━━ INFORMATION SUPPLIED ━━

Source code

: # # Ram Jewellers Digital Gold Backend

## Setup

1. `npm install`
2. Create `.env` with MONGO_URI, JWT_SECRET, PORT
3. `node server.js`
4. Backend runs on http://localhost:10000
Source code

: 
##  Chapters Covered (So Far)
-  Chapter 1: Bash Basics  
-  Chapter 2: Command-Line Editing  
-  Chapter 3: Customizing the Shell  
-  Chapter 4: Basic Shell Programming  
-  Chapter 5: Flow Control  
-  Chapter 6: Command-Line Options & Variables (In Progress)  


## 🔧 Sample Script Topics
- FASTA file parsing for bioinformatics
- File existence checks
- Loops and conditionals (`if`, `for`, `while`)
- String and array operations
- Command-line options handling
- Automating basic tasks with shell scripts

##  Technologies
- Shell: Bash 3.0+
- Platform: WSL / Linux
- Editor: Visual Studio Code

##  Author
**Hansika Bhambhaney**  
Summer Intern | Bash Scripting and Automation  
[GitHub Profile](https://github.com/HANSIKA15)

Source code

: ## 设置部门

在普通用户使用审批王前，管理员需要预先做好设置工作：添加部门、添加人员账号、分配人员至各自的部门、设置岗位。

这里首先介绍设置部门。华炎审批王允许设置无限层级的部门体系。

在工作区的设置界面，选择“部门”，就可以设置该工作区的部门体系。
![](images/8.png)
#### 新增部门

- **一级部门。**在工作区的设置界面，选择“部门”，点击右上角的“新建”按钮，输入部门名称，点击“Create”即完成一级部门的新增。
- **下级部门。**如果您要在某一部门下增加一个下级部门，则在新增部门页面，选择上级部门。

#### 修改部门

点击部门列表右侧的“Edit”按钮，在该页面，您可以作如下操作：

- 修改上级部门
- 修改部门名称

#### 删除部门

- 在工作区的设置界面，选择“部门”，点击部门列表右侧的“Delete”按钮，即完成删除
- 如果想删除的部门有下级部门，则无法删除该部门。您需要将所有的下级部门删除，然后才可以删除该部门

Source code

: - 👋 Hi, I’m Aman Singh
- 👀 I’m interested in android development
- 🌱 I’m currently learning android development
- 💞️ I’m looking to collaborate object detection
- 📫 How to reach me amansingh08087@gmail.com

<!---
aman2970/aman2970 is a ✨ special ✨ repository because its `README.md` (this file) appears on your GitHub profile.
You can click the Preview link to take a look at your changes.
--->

━━━

**ACTIVITY**
Set down every line of the records above verbatim, without any alteration.

**RESPONSE TO THIS TASK**
Source code

: # # Ram Jewellers Digital Gold Backend

## Setup

1. `npm install`
2. Create `.env` with MONGO_URI, JWT_SECRET, PORT
3. `node server.js`
4. Backend runs on http://localhost:10000
Source code

: 
##  Chapters Covered (So Far)
-  Chapter 1: Bash Basics  
-  Chapter 2: Command-Line Editing  
-  Chapter 3: Customizing the Shell  
-  Chapter 4: Basic Shell Programming  
-  Chapter 5: Flow Control  
-  Chapter 6: Command-Line Options & Variables (In Progress)  


## 🔧 Sample Script Topics
- FASTA file parsing for bioinformatics
- File existence checks
- Loops and conditionals (`if`, `for`, `while`)
- String and array operations
- Command-line options handling
- Automating basic tasks with shell scripts

##  Technologies
- Shell: Bash 3.0+
- Platform: WSL / Linux
- Editor: Visual Studio Code

##  Author
**Hansika Bhambhaney**  
Summer Intern | Bash Scripting and Automation  
[GitHub Profile](https://github.com/HANSIKA15)

Source code

: ## 设置部门

在普通用户使用审批王前，管理员需要预先做好设置工作：添加部门、添加人员账号、分配人员至各自的部门、设置岗位。

这里首先介绍设置部门。华炎审批王允许设置无限层级的部门体系。

在工作区的设置界面，选择“部门”，就可以设置该工作区的部门体系。
![](images/8.png)
#### 新增部门

- **一级部门。**在工作区的设置界面，选择“部门”，点击右上角的“新建”按钮，输入部门名称，点击“Create”即完成一级部门的新增。
- **下级部门。**如果您要在某一部门下增加一个下级部门，则在新增部门页面，选择上级部门。

#### 修改部门

点击部门列表右侧的“Edit”按钮，在该页面，您可以作如下操作：

- 修改上级部门
- 修改部门名称

#### 删除部门

- 在工作区的设置界面，选择“部门”，点击部门列表右侧的“Delete”按钮，即完成删除
- 如果想删除的部门有下级部门，则无法删除该部门。您需要将所有的下级部门删除，然后才可以删除该部门

Source code

: - 👋 Hi, I’m Aman Singh
- 👀 I’m interested in android development
- 🌱 I’m currently learning android development
- 💞️ I’m looking to collaborate object detection
- 📫 How to reach me amansingh08087@gmail.com

<!---
aman2970/aman2970 is a ✨ special ✨ repository because its `README.md` (this file) appears on your GitHub profile.
You can click the Preview link to take a look at your changes.
--->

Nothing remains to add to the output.